Integrin-mediated adhesion orients the spindle parallel to the substratum in an EB1- and myosin X-dependent manner

• Published in: The EMBO journal Vol. 26; no. 6; pp. 1487 - 1498
• Main Authors: Toyoshima, Fumiko, Nishida, Eisuke
• Format: Journal Article
• Language: English
• Published: Chichester, UK John Wiley & Sons, Ltd 21.03.2007; Blackwell Publishing Ltd; Nature Publishing Group
• Subjects: Actins - metabolism; Adhesion; Blotting, Western; Cell adhesion & migration; Cell Adhesion - physiology; Cell culture; Cell Polarity - physiology; cell-substrate adhesion; Cellular biology; DNA Primers; EB1; HeLa Cells; Humans; integrin; Integrin beta1 - genetics; Integrin beta1 - metabolism; Microtubule-Associated Proteins - genetics; Microtubule-Associated Proteins - metabolism; myosin X; Myosins - metabolism; Proteins; Reverse Transcriptase Polymerase Chain Reaction; RNA, Small Interfering - genetics; Spindle Apparatus - metabolism; Spindle Apparatus - physiology; spindle orientation; Substrates
• ISSN: 0261-4189; 1460-2075
• DOI: 10.1038/sj.emboj.7601599

The orientation of mitotic spindles is tightly regulated in polarized cells, but it has been unclear whether there is a mechanism regulating spindle orientation in nonpolarized cells. Here we show that integrin‐dependent cell adhesion to the substrate orients the mitotic spindle of nonpolarized cultured cells parallel to the substrate plane.

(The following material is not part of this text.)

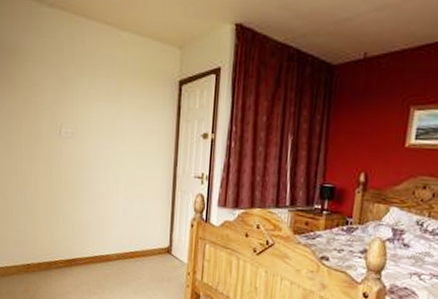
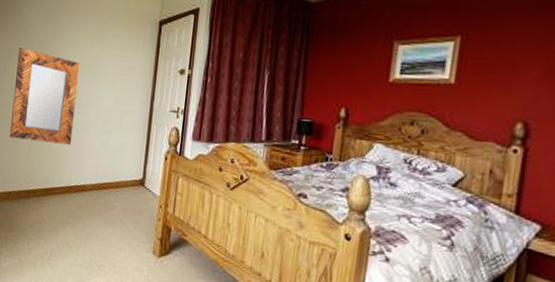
home mirror: none [23,108,96,214] -> present [9,48,80,145]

The spindle is properly oriented in cells plated on fibronectin or collagen, but misoriented in cells on poly‐L‐lysine or treated with the RGD peptide or anti‐β1‐integrin antibody, indicating requirement of integrin‐mediated cell adhesion for this mechanism. Remarkably, this mechanism is independent of gravitation or cell–cell adhesion, but requires actin cytoskeleton and astral microtubules. Furthermore, myosin X and the microtubule plus‐end‐tracking protein EB1 are shown to play a role in this mechanism through remodeling of actin cytoskeleton and stabilization of astral microtubules, respectively. Our results thus uncover the existence of a mechanism that orients the spindle parallel to the cell–substrate adhesion plane, and identify crucial factors involved in this novel mechanism.